**Problem description**:
Please return every entry below exactly as written, without any of its pictures.
---------- Information provided
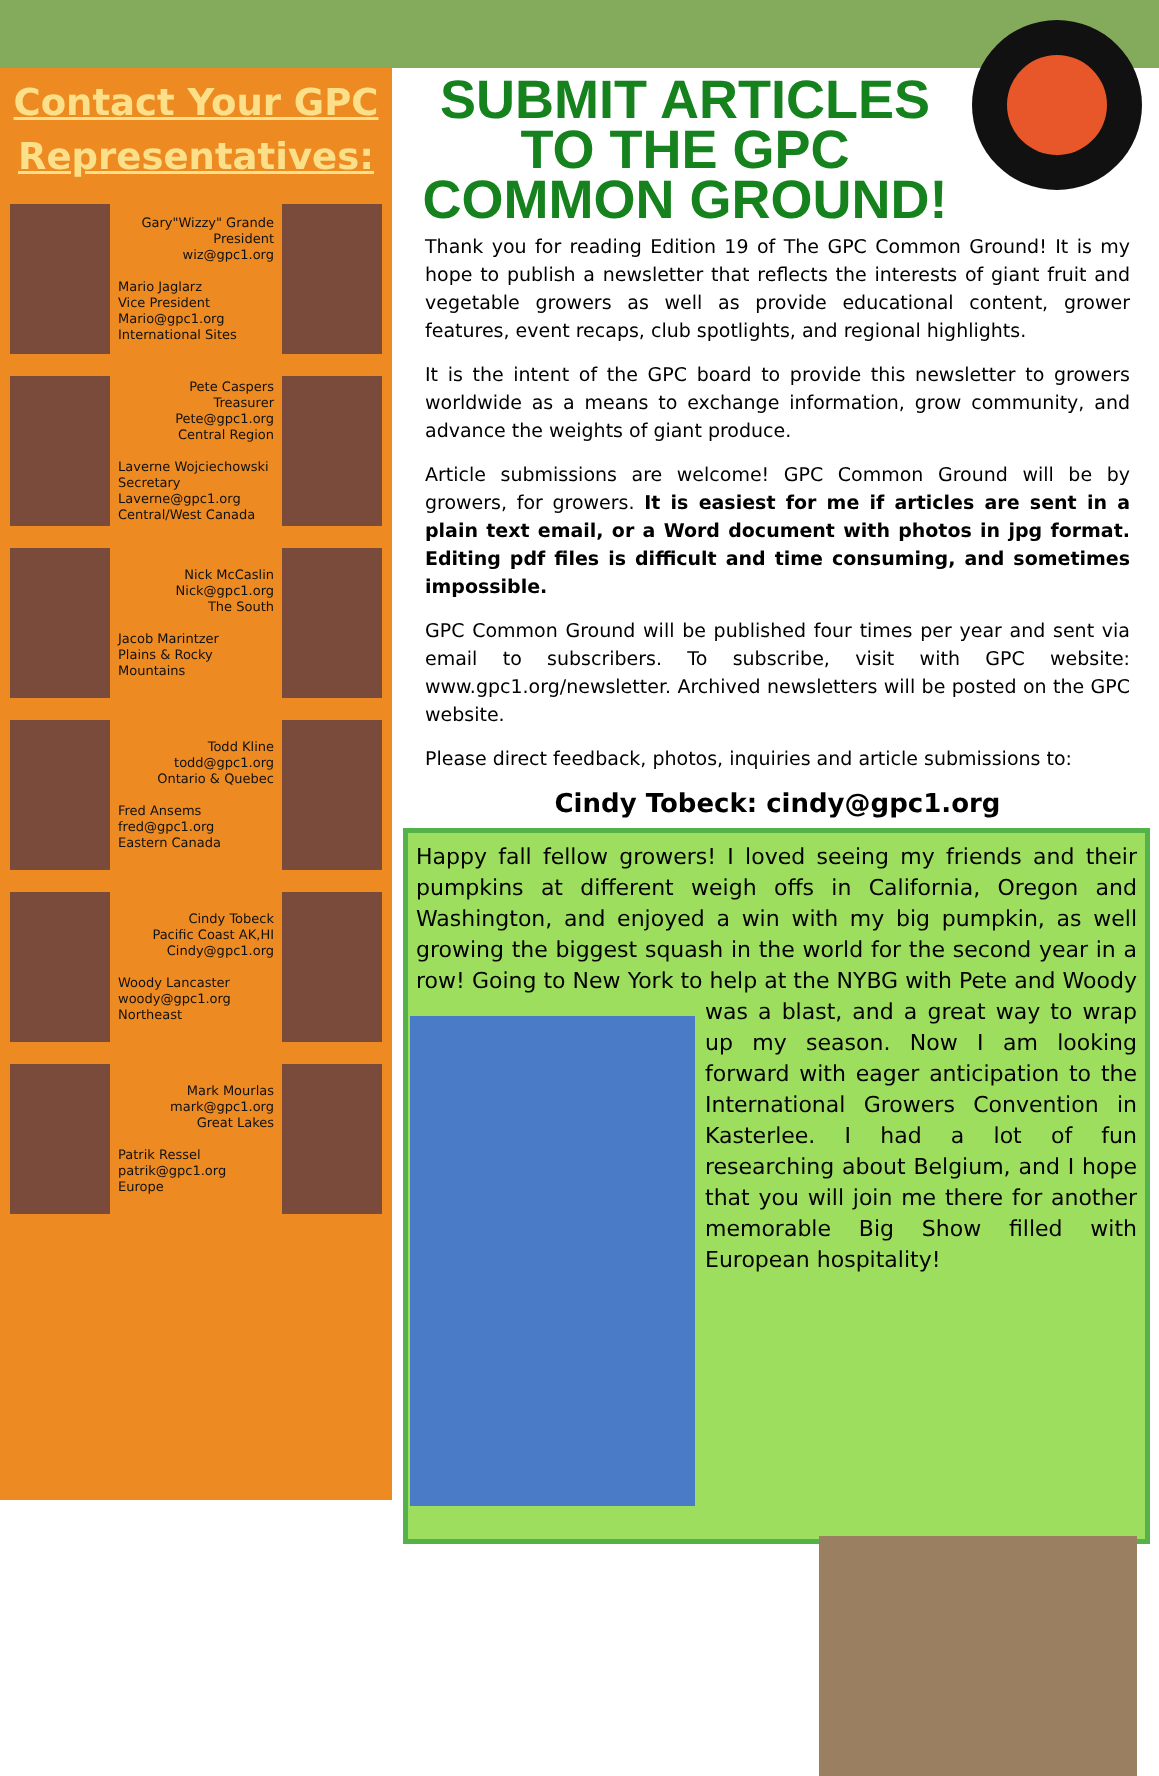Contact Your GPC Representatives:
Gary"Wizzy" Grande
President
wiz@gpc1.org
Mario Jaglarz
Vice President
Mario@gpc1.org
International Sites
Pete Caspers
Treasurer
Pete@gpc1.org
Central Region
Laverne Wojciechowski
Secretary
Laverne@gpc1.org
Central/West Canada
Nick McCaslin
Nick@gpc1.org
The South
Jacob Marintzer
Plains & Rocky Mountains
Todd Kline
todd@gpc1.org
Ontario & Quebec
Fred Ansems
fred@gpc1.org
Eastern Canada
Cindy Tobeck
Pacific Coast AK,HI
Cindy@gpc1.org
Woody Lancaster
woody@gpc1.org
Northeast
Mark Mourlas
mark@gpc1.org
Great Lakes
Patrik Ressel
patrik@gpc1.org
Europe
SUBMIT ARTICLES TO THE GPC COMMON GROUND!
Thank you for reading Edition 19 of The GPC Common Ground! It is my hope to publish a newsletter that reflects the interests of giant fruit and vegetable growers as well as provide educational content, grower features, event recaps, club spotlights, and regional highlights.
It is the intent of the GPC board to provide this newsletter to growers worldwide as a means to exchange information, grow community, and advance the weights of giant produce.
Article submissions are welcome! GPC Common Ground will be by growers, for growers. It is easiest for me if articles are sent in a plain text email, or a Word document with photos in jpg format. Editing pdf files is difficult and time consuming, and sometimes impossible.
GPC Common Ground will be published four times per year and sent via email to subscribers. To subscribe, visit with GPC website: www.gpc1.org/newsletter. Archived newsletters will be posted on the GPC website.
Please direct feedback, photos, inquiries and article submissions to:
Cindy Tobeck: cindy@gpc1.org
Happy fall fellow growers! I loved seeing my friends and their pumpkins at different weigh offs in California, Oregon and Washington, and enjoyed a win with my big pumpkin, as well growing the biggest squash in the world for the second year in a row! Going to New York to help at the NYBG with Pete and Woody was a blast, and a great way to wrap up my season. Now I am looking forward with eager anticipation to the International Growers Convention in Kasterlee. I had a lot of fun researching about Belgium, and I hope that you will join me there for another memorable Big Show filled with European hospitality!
--------------------
**Solution to this problem**:
Contact Your GPC Representatives:
Gary"Wizzy" Grande
President
wiz@gpc1.org
Mario Jaglarz
Vice President
Mario@gpc1.org
International Sites
Pete Caspers
Treasurer
Pete@gpc1.org
Central Region
Laverne Wojciechowski
Secretary
Laverne@gpc1.org
Central/West Canada
Nick McCaslin
Nick@gpc1.org
The South
Jacob Marintzer
Plains & Rocky Mountains
Todd Kline
todd@gpc1.org
Ontario & Quebec
Fred Ansems
fred@gpc1.org
Eastern Canada
Cindy Tobeck
Pacific Coast AK,HI
Cindy@gpc1.org
Woody Lancaster
woody@gpc1.org
Northeast
Mark Mourlas
mark@gpc1.org
Great Lakes
Patrik Ressel
patrik@gpc1.org
Europe
SUBMIT ARTICLES TO THE GPC COMMON GROUND!
Thank you for reading Edition 19 of The GPC Common Ground! It is my hope to publish a newsletter that reflects the interests of giant fruit and vegetable growers as well as provide educational content, grower features, event recaps, club spotlights, and regional highlights.
It is the intent of the GPC board to provide this newsletter to growers worldwide as a means to exchange information, grow community, and advance the weights of giant produce.
Article submissions are welcome! GPC Common Ground will be by growers, for growers. It is easiest for me if articles are sent in a plain text email, or a Word document with photos in jpg format. Editing pdf files is difficult and time consuming, and sometimes impossible.
GPC Common Ground will be published four times per year and sent via email to subscribers. To subscribe, visit with GPC website: www.gpc1.org/newsletter. Archived newsletters will be posted on the GPC website.
Please direct feedback, photos, inquiries and article submissions to:
Cindy Tobeck: cindy@gpc1.org
Happy fall fellow growers! I loved seeing my friends and their pumpkins at different weigh offs in California, Oregon and Washington, and enjoyed a win with my big pumpkin, as well growing the biggest squash in the world for the second year in a row! Going to New York to help at the NYBG with Pete and Woody was a blast, and a great way to wrap up my season. Now I am looking forward with eager anticipation to the International Growers Convention in Kasterlee. I had a lot of fun researching about Belgium, and I hope that you will join me there for another memorable Big Show filled with European hospitality!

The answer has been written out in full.